De cortisone die ik wekelijks op zondagavond en maandagochtend neem als voorbereiding op de aankomende chemo is met voorsprong de schuldige in deze.
De medicatie zorgt ervoor dat de kansen van misselijkheid na het toedienen van de chemo aanzienlijk verkleinen, maar geeft ook een energie boost vanjewelste.
Het is een beetje dubbel. Kiezen uit twee slechten. Je kiest dan maar voor de minst slechte.
De medicatie niet nemen leidt gegarandeerd tot een week mottig rondlopen, compleet met overgeven en buikloop.
Het alternatief is twee nachten rechtop zitten, klaarwakker, letterlijk de rit uitzwetend.
Maar is nog altijd aantrekkelijker dan letterlijk kotsmisselijk zijn.
Desalniettemin waren de voorbije twee weken er twee om in te kaderen.

Om te beginnen ben ik getrouwd. Op zich al een happening van formaat voor ieder die trouwt, maar voor mij toch wel sterk uitvergroot.
Ik trouwde immers met mijn beste vriendin, mijn soulmate, mijn alles en toeverlaat.
"Dat hoort zo", zie ik er velen nu als bedenking naast plaatsen, en ze hebben gelijk. Al ligt het in mijn geval toch wel enigszins anders. Om te trouwen moet je met twee zijn. En moet je met twee trouwen met je beste vriend/vriendin en soulmate, je alles en toeverlaat.
Klopt.
Maar als je beste vriend een kwarteeuw ouder is, kanker heeft en hiervoor een zware behandeling ondergaat die de levenskwaliteit, ook de gezamenlijke levenskwaliteit, op duizend en één vlakken ondergraaft, dan ligt de keuze om te huwen toch wel niet zo voor de hand. En dan bedoel ik de keuze die Hanne maakte.
Ons huwelijk werd bezegeld met een geweldig trouwfeest, waarbij Hanne en ik omgeven waren van allemaal familie en goede vrienden die er samen een onvergetelijke avond van maakten.
Aangevuld met een mini honeymoon, een roadtrip van vier dagen en drie nachten in de zuiverste betekenis van wat een roadtrip wil duiden.
Bonny and Clyde, zonder het criminele kantje.

De voorbije week bracht ook een milestone.
Er ligt terug een opdracht voor me.
Business modelling, waarbij de voorbije achtentwintig jaren ervaring nog eens omgezet worden in doelgerichte bedrijfsprocessen en een zorgsysteem dat een quasi ongebreidelde groei borgt, consolideert en documenteert. Zodat die groei niet gaat hypothekeren.
Het geeft me na anderhalf jaar op de bank zitten terug de added value die iedereen nodig heeft het leven.
Het gevoel van nuttig te zijn, in plaats van alleen maar een issue dat de maatschappij en ziekteverzekering sloten geld kost.
Het is dan ook nog eens een opdracht die ik aankan, zonder de voor mij nu letterlijk dodelijke stress van een technisch project dat tegen een deadline aan hokt.
Waarvoor dank Dave.
En Stijn, die de zakelijke kant van deze opdracht aflijnt voor me.

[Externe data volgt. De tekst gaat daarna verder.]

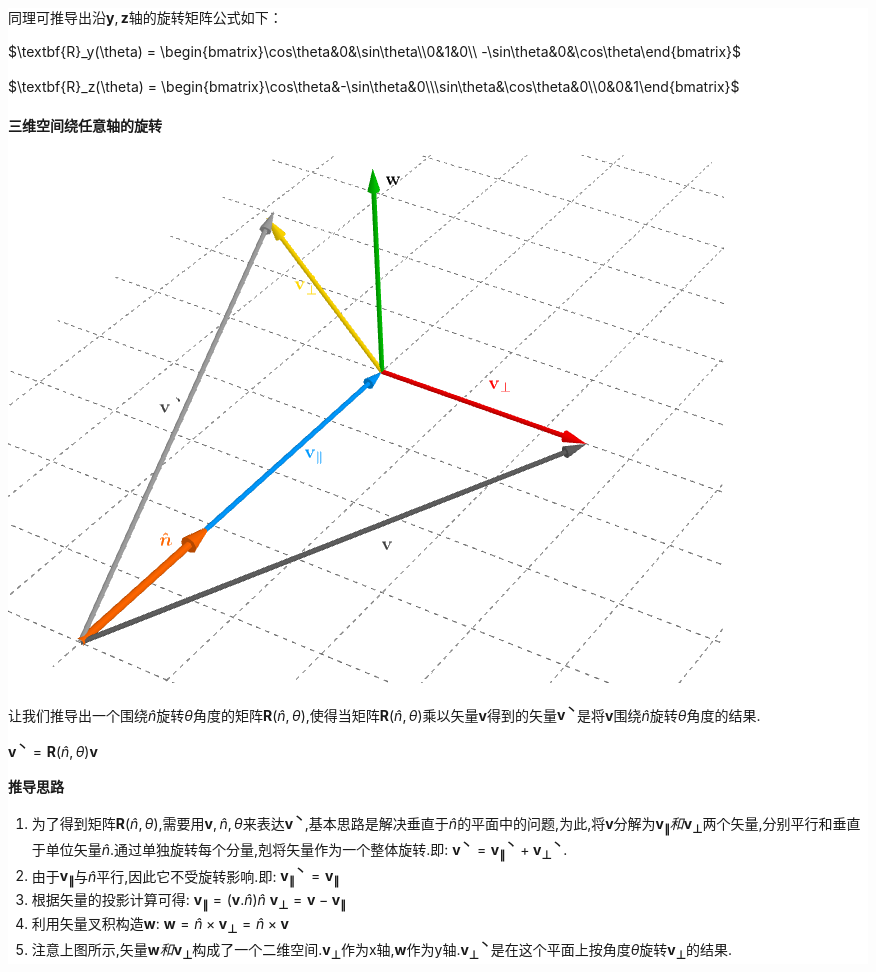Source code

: 同理可推导出沿$\mathbf{y},\mathbf{z}$轴的旋转矩阵公式如下：

$\textbf{R}_y(\theta) = \begin{bmatrix}\cos\theta&0&\sin\theta\\0&1&0\\ -\sin\theta&0&\cos\theta\end{bmatrix}$

$\textbf{R}_z(\theta) = \begin{bmatrix}\cos\theta&-\sin\theta&0\\\sin\theta&\cos\theta&0\\0&0&1\end{bmatrix}$

#### 三维空间绕任意轴的旋转

![alt](图形学的数学基础（八）：矩阵线性变换/8.jpg)

让我们推导出一个围绕$\hat{n}$旋转$\theta$角度的矩阵$\textbf{R}(\hat{n},\theta)$,使得当矩阵$\textbf{R}(\hat{n},\theta)$乘以矢量$\mathbf{v}$得到的矢量$\mathbf{v^丶}$是将$\mathbf{v}$围绕$\hat{n}$旋转$\theta$角度的结果.

$\mathbf{v^丶} = \textbf{R}(\hat{n},\theta)\mathbf{v}$

**推导思路**

1. 为了得到矩阵$\textbf{R}(\hat{n},\theta)$,需要用$\mathbf{v}, \hat{n}, \theta$来表达$\mathbf{v^丶}$,基本思路是解决垂直于$\hat{n}$的平面中的问题,为此,将$\mathbf{v}$分解为$\mathbf{v_∥}和\mathbf{v_⊥}$两个矢量,分别平行和垂直于单位矢量$\hat{n}$.通过单独旋转每个分量,剋将矢量作为一个整体旋转.即: $\mathbf{v^丶} = \mathbf{v_∥^丶} + \mathbf{v_⊥^丶}$.
2. 由于$\mathbf{v_∥}$与$\hat{n}$平行,因此它不受旋转影响.即: $\mathbf{v^丶_∥} = \mathbf{v_∥}$
3. 根据矢量的投影计算可得: $\mathbf{v_∥} = (\mathbf{v}.\hat{n})\hat{n}$     $\mathbf{v_⊥} = \mathbf{v} - \mathbf{v_∥}$
4. 利用矢量叉积构造$\mathbf{w}$: $\mathbf{w} = \hat{n}\times\mathbf{v_⊥} = \hat{n}\times\mathbf{v}$
5. 注意上图所示,矢量$\mathbf{w}和\mathbf{v_⊥}$构成了一个二维空间.$\mathbf{v_⊥}$作为x轴,$\mathbf{w}$作为y轴.$\mathbf{v^丶_⊥}$是在这个平面上按角度$\theta$旋转$\mathbf{v_⊥}$的结果.
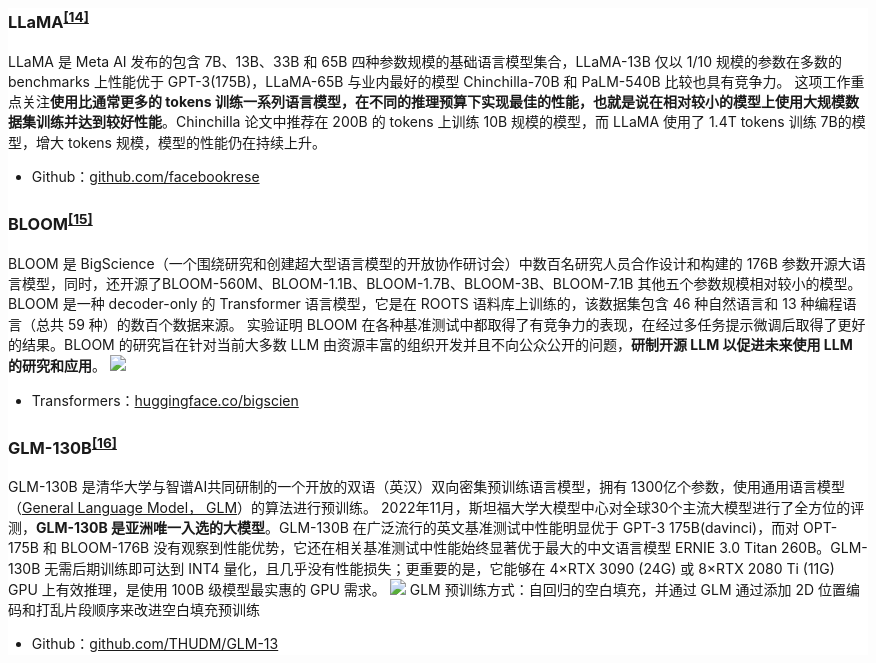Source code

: ### LLaMA<sup data-text="LLaMA: Open and Efficient Foundation Language Models" data-url="https://arxiv.org/pdf/2302.13971v1.pdf" data-numero="14" data-draft-node="inline" data-draft-type="reference" data-tooltip="LLaMA: Open and Efficient Foundation Language Models <a href=&quot;https://arxiv.org/pdf/2302.13971v1.pdf&quot; rel=&quot;noopener noreferrer&quot; target=&quot;_blank&quot;>https://arxiv.org/pdf/2302.13971v1.pdf</a>" data-tooltip-richtext="1" data-tooltip-preset="white" data-tooltip-classname="ztext-reference-tooltip"><a id="ref_14_0" href="https://zhuanlan.zhihu.com/p/#ref_14" data-reference-link="true">[14]</a></sup>
LLaMA 是 Meta AI 发布的包含 7B、13B、33B 和 65B 四种参数规模的基础语言模型集合，LLaMA-13B 仅以 1/10 规模的参数在多数的 benchmarks 上性能优于 GPT-3(175B)，LLaMA-65B 与业内最好的模型 Chinchilla-70B 和 PaLM-540B 比较也具有竞争力。
这项工作重点关注**使用比通常更多的 tokens 训练一系列语言模型，在不同的推理预算下实现最佳的性能，也就是说在相对较小的模型上使用大规模数据集训练并达到较好性能**。Chinchilla 论文中推荐在 200B 的 tokens 上训练 10B 规模的模型，而 LLaMA 使用了 1.4T tokens 训练 7B的模型，增大 tokens 规模，模型的性能仍在持续上升。
- Github：[github.com/facebookrese](https://link.zhihu.com/?target=https%3A//github.com/facebookresearch/llama)
### BLOOM<sup data-text="BLOOM: A 176B-Parameter Open-Access Multilingual Language Model" data-url="https://arxiv.org/pdf/2211.05100.pdf" data-numero="15" data-draft-node="inline" data-draft-type="reference" data-tooltip="BLOOM: A 176B-Parameter Open-Access Multilingual Language Model <a href=&quot;https://arxiv.org/pdf/2211.05100.pdf&quot; rel=&quot;noopener noreferrer&quot; target=&quot;_blank&quot;>https://arxiv.org/pdf/2211.05100.pdf</a>" data-tooltip-richtext="1" data-tooltip-preset="white" data-tooltip-classname="ztext-reference-tooltip"><a id="ref_15_0" href="https://zhuanlan.zhihu.com/p/#ref_15" data-reference-link="true">[15]</a></sup>
BLOOM 是 BigScience（一个围绕研究和创建超大型语言模型的开放协作研讨会）中数百名研究人员合作设计和构建的 176B 参数开源大语言模型，同时，还开源了BLOOM-560M、BLOOM-1.1B、BLOOM-1.7B、BLOOM-3B、BLOOM-7.1B 其他五个参数规模相对较小的模型。BLOOM 是一种 decoder-only 的 Transformer 语言模型，它是在 ROOTS 语料库上训练的，该数据集包含 46 种自然语言和 13 种编程语言（总共 59 种）的数百个数据来源。 实验证明 BLOOM 在各种基准测试中都取得了有竞争力的表现，在经过多任务提示微调后取得了更好的结果。BLOOM 的研究旨在针对当前大多数 LLM 由资源丰富的组织开发并且不向公众公开的问题，**研制开源 LLM 以促进未来使用 LLM 的研究和应用**。
![](https://picx.zhimg.com/v2-b9c06d09e6c8cb89dad598b991b4c3af_1440w.jpg)
- Transformers：[huggingface.co/bigscien](https://link.zhihu.com/?target=https%3A//huggingface.co/bigscience)
### GLM-130B<sup data-text="GLM-130B: An Open Bilingual Pre-Trained Model" data-url="https://arxiv.org/pdf/2210.02414.pdf" data-numero="16" data-draft-node="inline" data-draft-type="reference" data-tooltip="GLM-130B: An Open Bilingual Pre-Trained Model <a href=&quot;https://arxiv.org/pdf/2210.02414.pdf&quot; rel=&quot;noopener noreferrer&quot; target=&quot;_blank&quot;>https://arxiv.org/pdf/2210.02414.pdf</a>" data-tooltip-richtext="1" data-tooltip-preset="white" data-tooltip-classname="ztext-reference-tooltip"><a id="ref_16_0" href="https://zhuanlan.zhihu.com/p/#ref_16" data-reference-link="true">[16]</a></sup>
GLM-130B 是清华大学与智谱AI共同研制的一个开放的双语（英汉）双向密集预训练语言模型，拥有 1300亿个参数，使用通用语言模型（[General Language Model， GLM](https://link.zhihu.com/?target=https%3A//github.com/THUDM/GLM)）的算法进行预训练。 2022年11月，斯坦福大学大模型中心对全球30个主流大模型进行了全方位的评测，**GLM-130B 是亚洲唯一入选的大模型**。GLM-130B 在广泛流行的英文基准测试中性能明显优于 GPT-3 175B(davinci)，而对 OPT-175B 和 BLOOM-176B 没有观察到性能优势，它还在相关基准测试中性能始终显著优于最大的中文语言模型 ERNIE 3.0 Titan 260B。GLM-130B 无需后期训练即可达到 INT4 量化，且几乎没有性能损失；更重要的是，它能够在 4×RTX 3090 (24G) 或 8×RTX 2080 Ti (11G) GPU 上有效推理，是使用 100B 级模型最实惠的 GPU 需求。
![](https://pic2.zhimg.com/v2-21953a955cd479b4edfe74a345600109_1440w.jpg)
GLM 预训练方式：自回归的空白填充，并通过 GLM 通过添加 2D 位置编码和打乱片段顺序来改进空白填充预训练
- Github：[github.com/THUDM/GLM-13](https://link.zhihu.com/?target=https%3A//github.com/THUDM/GLM-130B)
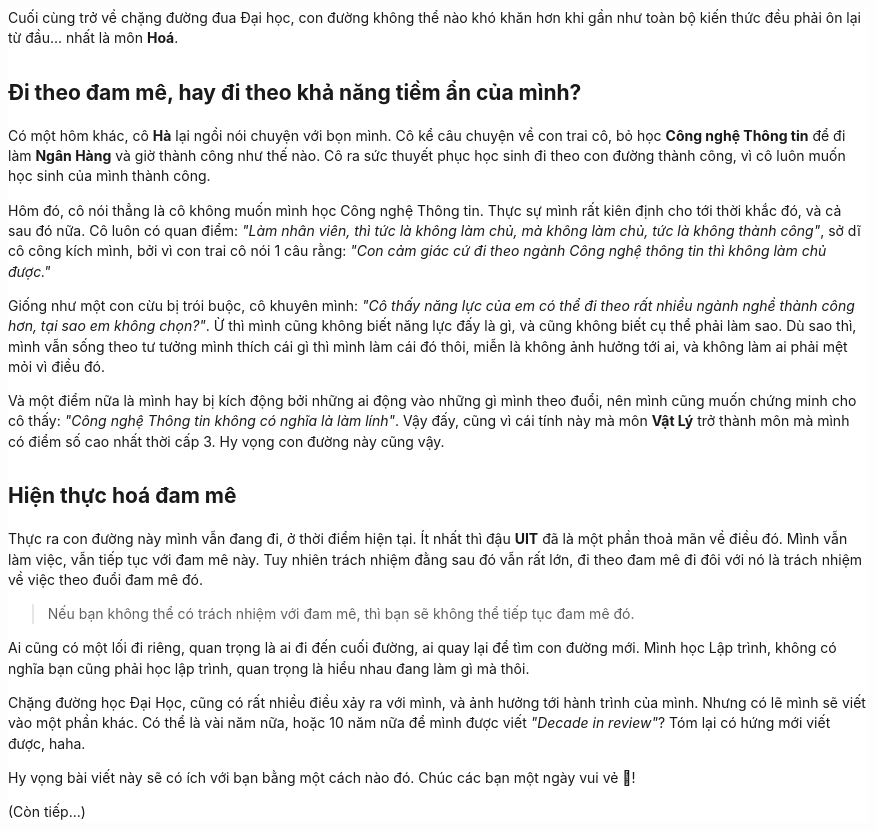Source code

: Cuối cùng trở về chặng đường đua Đại học, con đường không thể nào khó khăn hơn khi gần như toàn bộ kiến thức đều phải ôn lại từ đầu... nhất là môn **Hoá**.

## Đi theo đam mê, hay đi theo khả năng tiềm ẩn của mình?

Có một hôm khác, cô **Hà** lại ngồi nói chuyện với bọn mình. Cô kể câu chuyện về con trai cô, bỏ học **Công nghệ Thông tin** để đi làm **Ngân Hàng** và giờ thành công như thế nào. Cô ra sức thuyết phục học sinh đi theo con đường thành công, vì cô luôn muốn học sinh của mình thành công.

Hôm đó, cô nói thẳng là cô không muốn mình học Công nghệ Thông tin. Thực sự mình rất kiên định cho tới thời khắc đó, và cả sau đó nữa. Cô luôn có quan điểm: *"Làm nhân viên, thì tức là không làm chủ, mà không làm chủ, tức là không thành công"*, sở dĩ cô công kích mình, bởi vì con trai cô nói 1 câu rằng: *"Con cảm giác cứ đi theo ngành Công nghệ thông tin thì không làm chủ được."*

Giống như một con cừu bị trói buộc, cô khuyên mình: *"Cô thấy năng lực của em có thể đi theo rất nhiều ngành nghề thành công hơn, tại sao em không chọn?"*. Ừ thì mình cũng không biết năng lực đấy là gì, và cũng không biết cụ thể phải làm sao. Dù sao thì, mình vẫn sống theo tư tưởng mình thích cái gì thì mình làm cái đó thôi, miễn là không ảnh hưởng tới ai, và không làm ai phải mệt mỏi vì điều đó.

Và một điểm nữa là mình hay bị kích động bởi những ai động vào những gì mình theo đuổi, nên mình cũng muốn chứng minh cho cô thấy: *"Công nghệ Thông tin không có nghĩa là làm lính"*. Vậy đấy, cũng vì cái tính này mà môn **Vật Lý** trở thành môn mà mình có điểm số cao nhất thời cấp 3. Hy vọng con đường này cũng vậy.

## Hiện thực hoá đam mê

Thực ra con đường này mình vẫn đang đi, ở thời điểm hiện tại. Ít nhất thì đậu **UIT** đã là một phần thoả mãn về điều đó. Mình vẫn làm việc, vẫn tiếp tục với đam mê này. Tuy nhiên trách nhiệm đằng sau đó vẫn rất lớn, đi theo đam mê đi đôi với nó là trách nhiệm về việc theo đuổi đam mê đó.

> Nếu bạn không thể có trách nhiệm với đam mê, thì bạn sẽ không thể tiếp tục đam mê đó.

Ai cũng có một lối đi riêng, quan trọng là ai đi đến cuối đường, ai quay lại để tìm con đường mới. Mình học Lập trình, không có nghĩa bạn cũng phải học lập trình, quan trọng là hiểu nhau đang làm gì mà thôi.

Chặng đường học Đại Học, cũng có rất nhiều điều xảy ra với mình, và ảnh hưởng tới hành trình của mình. Nhưng có lẽ mình sẽ viết vào một phần khác. Có thể là vài năm nữa, hoặc 10 năm nữa để mình được viết *"Decade in review"*? Tóm lại có hứng mới viết được, haha.

Hy vọng bài viết này sẽ có ích với bạn bằng một cách nào đó. Chúc các bạn một ngày vui vẻ 💖!

(Còn tiếp...)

Deze week bracht me ook een andere reminder.
De 'back to life, back to reality' wake up call.
Hoe graag ik ook de kanker en de behandeling ervan naar de achtergrond wil dringen, voor mezelf en voor mijn omgeving, er zijn zo van die momenten dat ik daar toch hard aan herinnerd wordt.
Door bloedsuikerwaarden die een ingrijpen van mij opdrongen, gewoon omdat ze te gevaarlijk hoog kwamen, en een ketoacidose in de steigers aan het zetten waren, wat alleen kan gekeerd worden met het toedienen van insuline.
Het is een beetje kwaad met kwaad bestrijden, want insuline voorkomt dan wel de ketoacidose, die onbehandeld dodelijk kan zijn. Maar diezelfde insuline met de daarmee gepaard gaande dalende bloedsuikerwaarden grijpt in op de werking van de cytostatica die dan weer noodzakelijk zijn voor de behandeling van de kanker. En die eveneens onbehandeld dodelijk is.
Het is dus dansen op een slappe koord.
De chemo zag zijn barrière naar de gezonde weefsels opgeheven, en sloeg toe. Met als gevolg een zeer pijnlijke uitbraak van aftose in de mond, vochtophopingen in de onderbenen en voeten, en buikloop.
En vermoedelijk een behoorlijke daling van de neutrofielen in het bloed, al zal de bloedanalyse van morgen hierover pas uitsluitsel kunnen geven.

Morgen zullen we ook eens overleggen met het oncologisch team hoe we de koord weer strak gaan trekken. Want geef nu toe, dansen op een slappe koord is vermoeiend, en heeft geen enkele acrobatische toegevoegde waarde.